Yes, you have been copying formulas for decades. I know. But you don’t know the most efficient method – most probably! Try it out. Spend just 4 minutes of your time.
Open the file.
It has values in column B and a formula in C4. In column C we are calculating tax – at the rate of 3%. Simple stuff.
What is the most efficient way of copying this formula across all the data in column B.
You think you know the answer? No problem. Scroll down and check if your method is efficient!
This area is intentionally kept blank… scroll, scroll, scroll…
What was your method? Copy paste?
This requires selecting all the area to be pasted. Selection takes time. Therefore inefficient.
Yes it works. But for large data it takes inordinate amount of time. Even if you are paid for dragging, even if your boss also uses the same method, do you really want to waste your precious life in dragging?
Double Click ?
Yes. It works – miraculous – but no. It is dangerous. Stops at the first blank it finds. In fact, here you may end up paying less tax and get embroiled into a compliance case!
Most methods fail because there are gaps in the data. Whatever your method is, it is repetitive.
What is the real problem?
We have never thought seriously about common inefficiencies like this. We have a job to do. We know some method which works. So we just do it. Without thinking.
In effect, we are helping Excel.
Excel should help us. Why is it not helping us?
We wish that Excel should be smart enough to copy the formula all the way to the logical end point of the data. But our wish never gets fulfilled because we never told Excel WHERE OUR DATA ENDS.
Therefore, Excel has to GUESS the end point. The first blank is the end point Excel stops at – to be on the safer side.
Communicating properly = Efficiency
How do we inform Excel that the data begins at B3 and ends at B5003? We ourselves don’t know that to start with.
Now delete the data in column C (delete the title Tax and the formula in C4).
Select the data MANUALLY for the first time.
GO to B3 and try SHIFT CTRL END shortcut.
Manual adjustment will be required.
Now that you have selected the correct data range, finalize it.
Insert menu – Table. Click Ok. (Amount is the header).
This is how you inform Excel about the EXTENT of the data.
Adding and Copying Formula
Now click in C4 and add the formula
and press ENTER
That’s it. Job done! This is called efficiency.
While in C4, if you move the cursor to B4, the syntax will look like
Don’t worry. Continue typing the formula and press Enter.
What just happened?
Table is a very powerful thing. Excel noticed that you are adding formula right next to the table. So it assumed that you will want to copy the formula all the way across the data.

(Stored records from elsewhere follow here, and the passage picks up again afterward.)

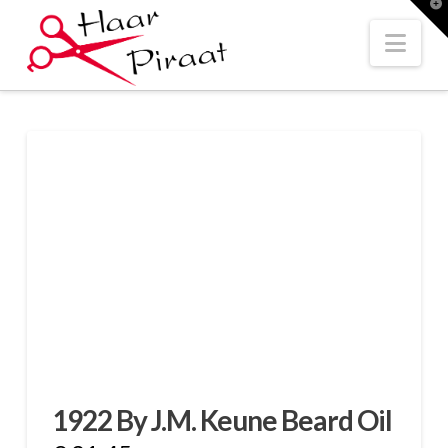
T
t
W
Nav
1922 By J.M. Keune Beard Oil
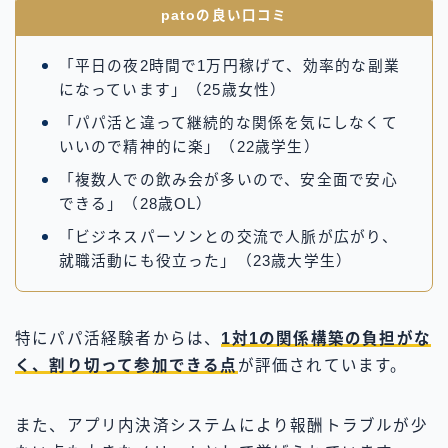
patoの良い口コミ
「平日の夜2時間で1万円稼げて、効率的な副業
になっています」（25歳女性）
「パパ活と違って継続的な関係を気にしなくて
いいので精神的に楽」（22歳学生）
「複数人での飲み会が多いので、安全面で安心
できる」（28歳OL）
「ビジネスパーソンとの交流で人脈が広がり、
就職活動にも役立った」（23歳大学生）
特にパパ活経験者からは、
1対1の関係構築の負担がな
く、割り切って参加できる点
が評価されています。
また、アプリ内決済システムにより報酬トラブルが少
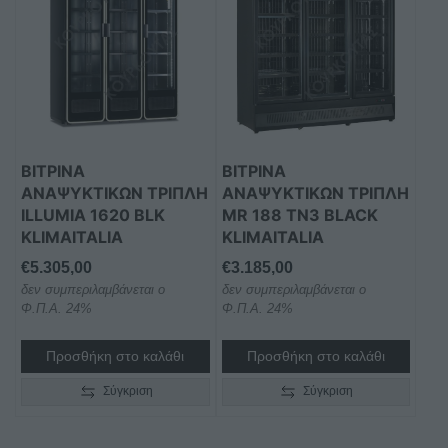
ΒΙΤΡΙΝΑ
ΒΙΤΡΙΝΑ
ΑΝΑΨΥΚΤΙΚΩΝ ΤΡΙΠΛΗ
ΑΝΑΨΥΚΤΙΚΩΝ ΤΡΙΠΛΗ
ILLUMIA 1620 BLK
MR 188 TN3 BLACK
KLIMAITALIA
KLIMAITALIA
€
5.305,00
€
3.185,00
δεν συμπεριλαμβάνεται ο
δεν συμπεριλαμβάνεται ο
Φ.Π.Α. 24%
Φ.Π.Α. 24%
Προσθήκη στο καλάθι
Προσθήκη στο καλάθι
Σύγκριση
Σύγκριση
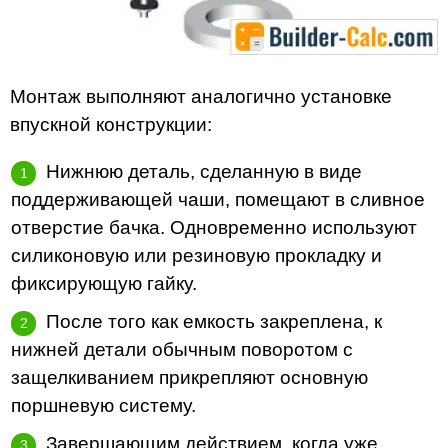
Монтаж выполняют аналогично установке
впускной конструкции:
Нижнюю деталь, сделанную в виде
поддерживающей чаши, помещают в сливное
отверстие бачка. Одновременно используют
силиконовую или резиновую прокладку и
фиксирующую гайку.
После того как емкость закреплена, к
нижней детали обычным поворотом с
защелкиванием прикрепляют основную
поршневую систему.
Завершающим действием, когда уже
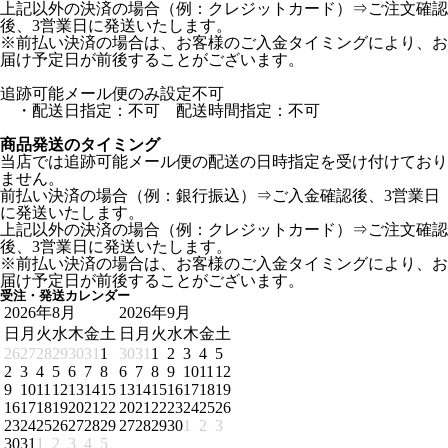
上記以外の決済の場合（例：クレジットカード）⇒ご注文確認
後、3営業日に発送いたします。
※前払い決済の場合は、お客様のご入金タイミングにより、お
届け予定日が前後することがございます。
追跡可能メール便のみ設定不可
・配送日指定：不可 配送時間指定：不可
商品発送のタイミング
当店では追跡可能メール便の配送の日時指定を受け付けており
ません。
前払い決済の場合（例：銀行振込）⇒ご入金確認後、3営業日
に発送いたします。
上記以外の決済の場合（例：クレジットカード）⇒ご注文確認
後、3営業日に発送いたします。
※前払い決済の場合は、お客様のご入金タイミングにより、お
届け予定日が前後することがございます。
受注・発送カレンダー
2026年8月
2026年9月
日
月
火
水
木
金
土
日
月
火
水
木
金
土
26
27
28
29
30
31
1
30
31
1
2
3
4
5
2
3
4
5
6
7
8
6
7
8
9
10
11
12
9
10
11
12
13
14
15
13
14
15
16
17
18
19
16
17
18
19
20
21
22
20
21
22
23
24
25
26
23
24
25
26
27
28
29
27
28
29
30
1
2
3
30
31
1
2
3
4
5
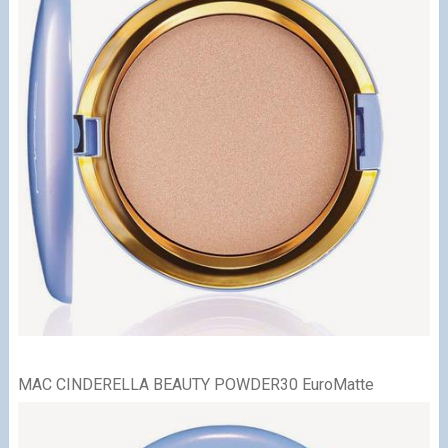
MAC CINDERELLA BEAUTY POWDER
30 EuroMatte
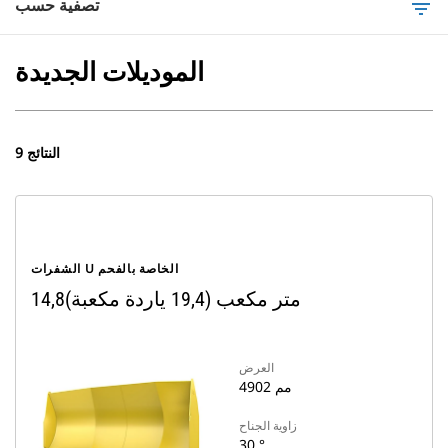
تصفية حسب
filter_list
الموديلات الجديدة
9 النتائج
الشفرات U الخاصة بالفحم
14,8متر مكعب (19,4 ياردة مكعبة)
العرض
4902 مم
زاوية الجناح
30 °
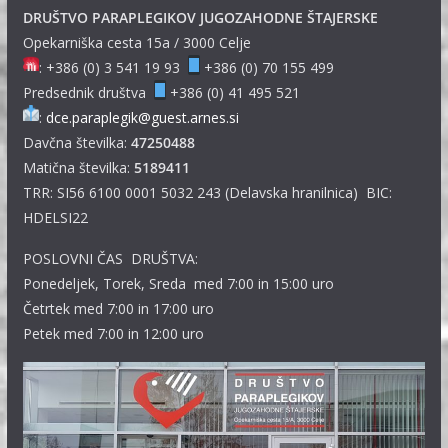
DRUŠTVO PARAPLEGIKOV JUGOZAHODNE ŠTAJERSKE
Opekarniška cesta 15a / 3000 Celje
: +386 (0) 3 541 19 93
+386 (0) 70 155 499
Predsednik društva
+386 (0) 41 495 521
:
dce.paraplegik@guest.arnes.si
Davčna številka:
47250488
Matična številka:
5189411
TRR: SI56 6100 0001 5032 243 (Delavska hranilnica) BIC:
HDELSI22
POSLOVNI ČAS DRUŠTVA:
Ponedeljek, Torek, Sreda med 7:00 in 15:00 uro
Četrtek med 7:00 in 17:00 uro
Petek med 7:00 in 12:00 uro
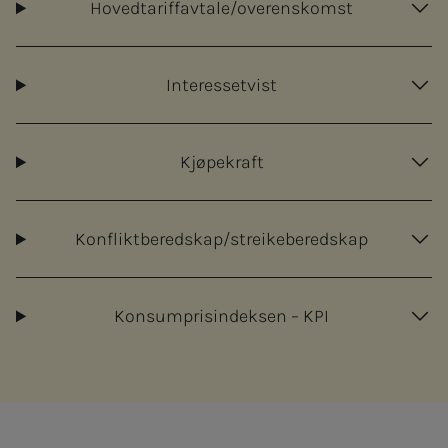
Hovedtariffavtale/overenskomst
Interessetvist
Kjøpekraft
Konfliktberedskap/streikeberedskap
Konsumprisindeksen – KPI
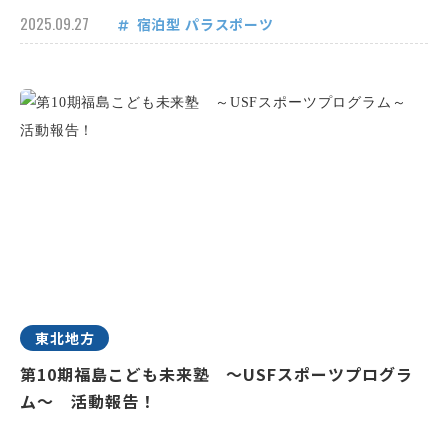
2025.09.27
宿泊型
パラスポーツ
東北地方
第10期福島こども未来塾 ～USFスポーツプログラ
ム～ 活動報告！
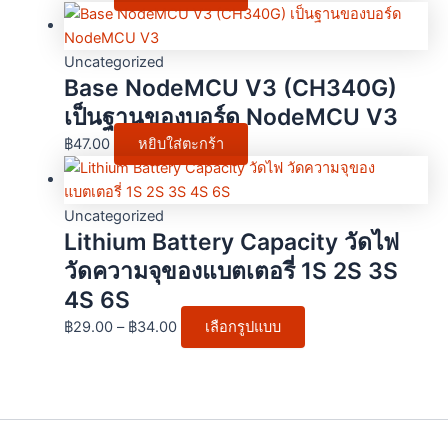
Uncategorized
Base NodeMCU V3 (CH340G)
เป็นฐานของบอร์ด NodeMCU V3
฿
47.00
หยิบใส่ตะกร้า
Uncategorized
Lithium Battery Capacity วัดไฟ
วัดความจุของแบตเตอรี่ 1S 2S 3S
4S 6S
฿
29.00
–
฿
34.00
เลือกรูปแบบ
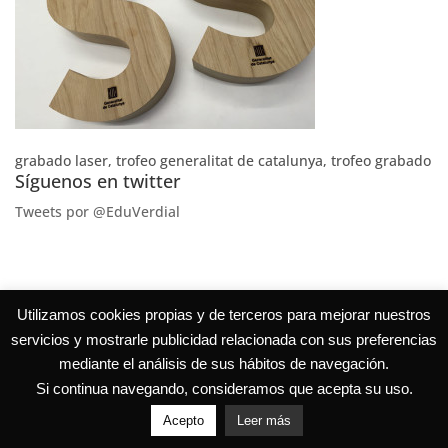
grabado laser, trofeo generalitat de catalunya, trofeo grabado
Síguenos en twitter
Tweets por @EduVerdial
Utilizamos cookies propias y de terceros para mejorar nuestros
servicios y mostrarle publicidad relacionada con sus preferencias
mediante el análisis de sus hábitos de navegación.
Si continua navegando, consideramos que acepta su uso.
Acepto
Leer más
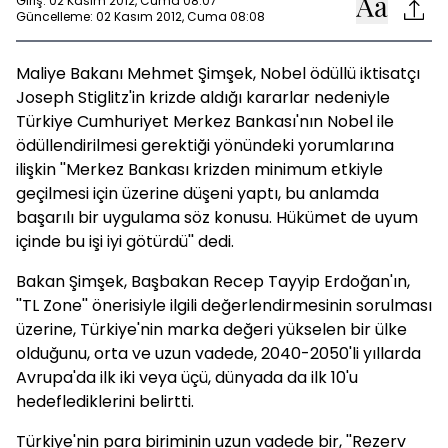
Giriş: 02 Kasım 2012, Cuma 08:07
Güncelleme: 02 Kasım 2012, Cuma 08:08
Maliye Bakanı Mehmet Şimşek, Nobel ödüllü iktisatçı
Joseph Stiglitz'in krizde aldığı kararlar nedeniyle
Türkiye Cumhuriyet Merkez Bankası'nın Nobel ile
ödüllendirilmesi gerektiği yönündeki yorumlarına
ilişkin ''Merkez Bankası krizden minimum etkiyle
geçilmesi için üzerine düşeni yaptı, bu anlamda
başarılı bir uygulama söz konusu. Hükümet de uyum
içinde bu işi iyi götürdü'' dedi.
Bakan Şimşek, Başbakan Recep Tayyip Erdoğan'ın,
''TL Zone'' önerisiyle ilgili değerlendirmesinin sorulması
üzerine, Türkiye'nin marka değeri yükselen bir ülke
olduğunu, orta ve uzun vadede, 2040-2050'li yıllarda
Avrupa'da ilk iki veya üçü, dünyada da ilk 10'u
hedeflediklerini belirtti.
Türkiye'nin para biriminin uzun vadede bir, ''Rezerv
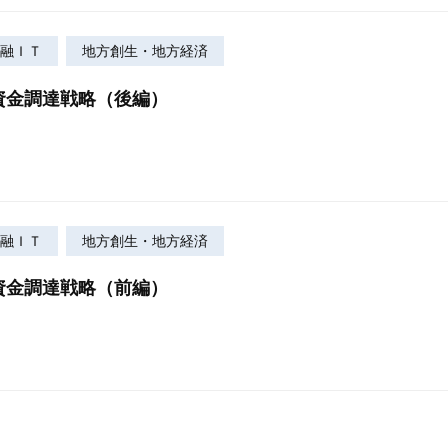
融ＩＴ
地方創生・地方経済
資金調達戦略（後編）
融ＩＴ
地方創生・地方経済
資金調達戦略（前編）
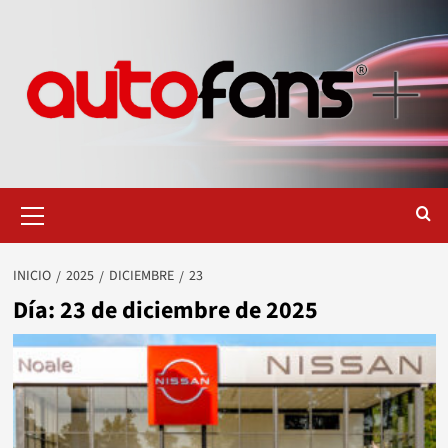
Saltar
al
contenido
Menú
primario
INICIO
2025
DICIEMBRE
23
Día:
23 de diciembre de 2025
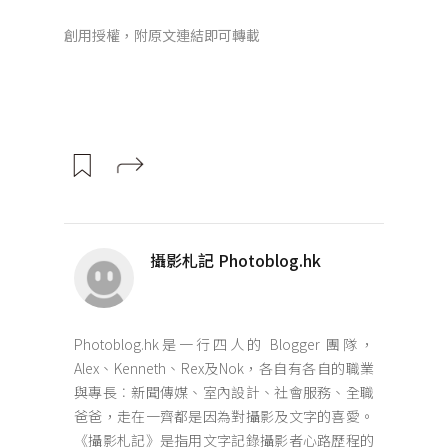
創用授權，附原文連結即可轉載
攝影札記 Photoblog.hk
Photoblog.hk是一行四人的 Blogger 團隊，
Alex、Kenneth、Rex及Nok，各自有各自的職業
與專長︰新聞傳媒、室內設計、社會服務、全職
爸爸，走在一齊都是因為對攝影及文字的喜愛。
《攝影札記》是指用文字記錄攝影者心路歷程的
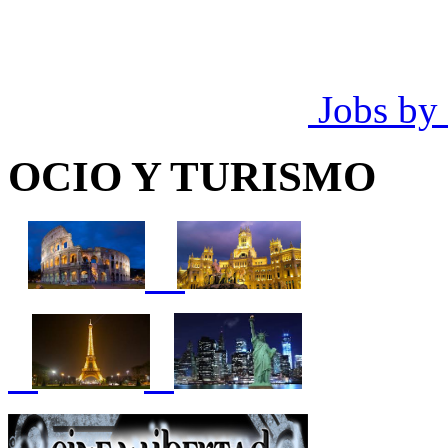
Jobs by
OCIO Y TURISMO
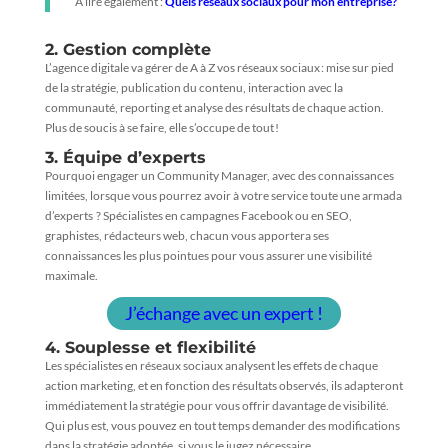
À lire également :
Quels réseaux sociaux pour mon entreprise?
2. Gestion complète
L’agence digitale va gérer de A à Z vos réseaux sociaux : mise sur pied
de la stratégie, publication du contenu, interaction avec la
communauté, reporting et analyse des résultats de chaque action.
Plus de soucis à se faire, elle s’occupe de tout !
3. Équipe d’experts
Pourquoi engager un Community Manager, avec des connaissances
limitées, lorsque vous pourrez avoir à votre service toute une armada
d’experts ? Spécialistes en campagnes Facebook ou en SEO,
graphistes, rédacteurs web, chacun vous apportera ses
connaissances les plus pointues pour vous assurer une visibilité
maximale.
J’échange avec un expert !
4. Souplesse et flexibilité
Les spécialistes en réseaux sociaux analysent les effets de chaque
action marketing, et en fonction des résultats observés, ils adapteront
immédiatement la stratégie pour vous offrir davantage de visibilité.
Qui plus est, vous pouvez en tout temps demander des modifications
dans la stratégie adoptée, si vous le jugez nécessaire.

This time, for a change, Excel KNOWS the extent of the data. So it just copied the formula.
Undo and try putting the formula in any cell in column C as long as it is next to the table. It will still work.
What is the benefit?
Time saving is the obvious benefit. But there is a more important thing which happened.
You got GUARANTEED ACCURACY.
Two benefits. One simple action – create table.
Now Excel is helping us
Did you also notice that all the inefficient ways we were using earlier are completely redundant now? If communication is done correctly, the results are efficient.
If you take up the responsibility for everything thinking that “Excel cannot do this, let me do it”, then you are asking for trouble.
Don’t assume Excel cannot do it. In fact, do the reverse.
Assume that Excel (or all Office tools for that matter) have already noticed your needs, problems and inefficiencies and they have already created the solution for you.
It is jut a question of finding where the solution is (Ribbon, Right Click, Options, Function) and using it.
Raw data should be converted to Table before adding calculated columns.
Add calculated columns at the end of the data so that future copy paste is easy.
If more raw data is pasted later, the calculated column formulas will be automatically extended by Table.